----- Text section
I think it would help a great deal, if we would look at others that way, if we would not put someone immediately in a labeled box according to his nationality, faith or even political views. 
We would sure find common things in each other. 
The love for lyrics, music or nature. The interest in education, sports, cooking or science. To like to hike or farm or sing.

So like everywhere else we have in Israel painters and bankers, grandfathers and cooks, thieves, bikers, woodworkers, gardeners, kids, Jews, uncles, writers, poets, musicians, technicians, Christians, bus drivers, Muslims, shop owners, runners, teachers, scientists, horse riders, dancers, liars, nuns, chess players, farmers, bar men, pilots, lovers, babies, vets, immigrants, lawyers, nurses, mothers, students…

We have people who love to bake, talk, swim, play the flute, read books, cook, play video games, chat on the phone, kiss, hike, knit, grow vegetables, run marathons, sleep, smoke cigarettes, party, pray, shop, sing, drink wine, tend horses …

We are human. We are humans.
----------
Apply what you read
**A)** List every subject of interest that the passage about people in Israel names after the words "The interest in".
**B)** In the passage about people in Israel, what three things does it say people are immediately put in a labeled box according to?
**C)** Continue the passage about people in Israel, starting after its last sentence.
----- Data for review
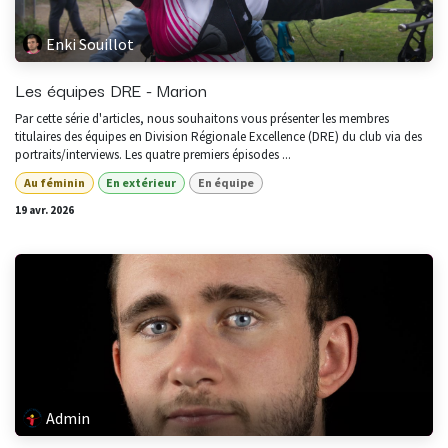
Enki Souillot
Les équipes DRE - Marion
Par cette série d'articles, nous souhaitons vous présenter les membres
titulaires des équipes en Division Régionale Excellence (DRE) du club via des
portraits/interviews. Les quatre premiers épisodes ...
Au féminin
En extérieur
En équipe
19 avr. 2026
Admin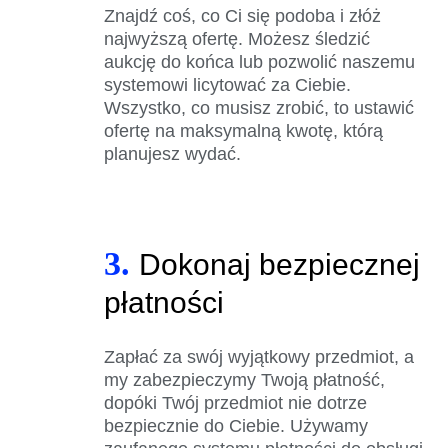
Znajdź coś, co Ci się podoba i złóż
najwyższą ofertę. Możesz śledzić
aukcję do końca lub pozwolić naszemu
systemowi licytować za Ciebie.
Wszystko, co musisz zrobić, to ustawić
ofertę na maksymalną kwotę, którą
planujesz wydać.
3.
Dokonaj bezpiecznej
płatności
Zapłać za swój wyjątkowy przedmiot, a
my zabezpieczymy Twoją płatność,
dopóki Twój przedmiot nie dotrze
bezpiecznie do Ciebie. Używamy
----------
----- Data for review
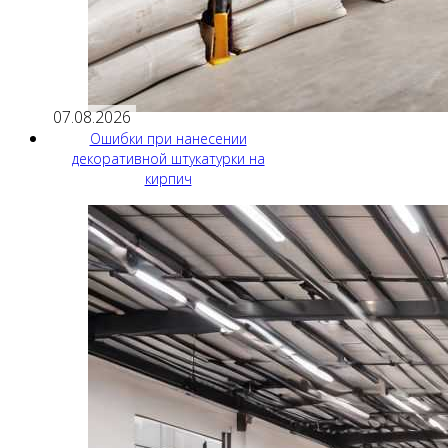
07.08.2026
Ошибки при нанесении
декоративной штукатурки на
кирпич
----------
----- Data for review
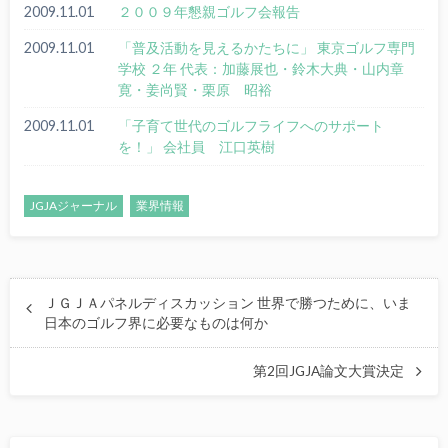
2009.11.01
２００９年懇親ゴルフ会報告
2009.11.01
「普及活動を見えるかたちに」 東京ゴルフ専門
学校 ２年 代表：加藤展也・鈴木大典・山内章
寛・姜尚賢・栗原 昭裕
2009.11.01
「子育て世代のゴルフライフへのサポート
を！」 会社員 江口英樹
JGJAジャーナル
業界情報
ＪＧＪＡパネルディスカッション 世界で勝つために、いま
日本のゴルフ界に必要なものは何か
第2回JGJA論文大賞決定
----------
Numbered answers
**A)** education, sports, cooking, science

**B)** Nationality, faith, or even political views.

**C)**
Even if there are people in this world- especially now and in growing numbers- that like to portray the Israelis (and Jews for that matter because too many times they don't make a distinction) as heartless monsters, as bloodthirsty kid-murderers and as evil invaders.

Believe me- I know not one person in my surrounding that is not sick and tired of this conflict (It does not mean that there are no people who think differently and it does not mean that Israel can accept an unconditionally ceasefire.).

We all would prefer to have peace and to make plans for the future.

I feel quite low. Yesterday evening I walked endless circles in our house, crying. I looked at our sleeping children and I cried some more. I try to keep up a good spirit- especially for our children- but sometimes I can't. Too many depressing news. Too scary to think about certain things…


2 comments:

vervlogen dagen said...

Oh, Rahel. I can't even imagine how it must be to live like that. Wish you, and the whole world, peace. Why is it so difficult to live together next to eachother?

Karen said...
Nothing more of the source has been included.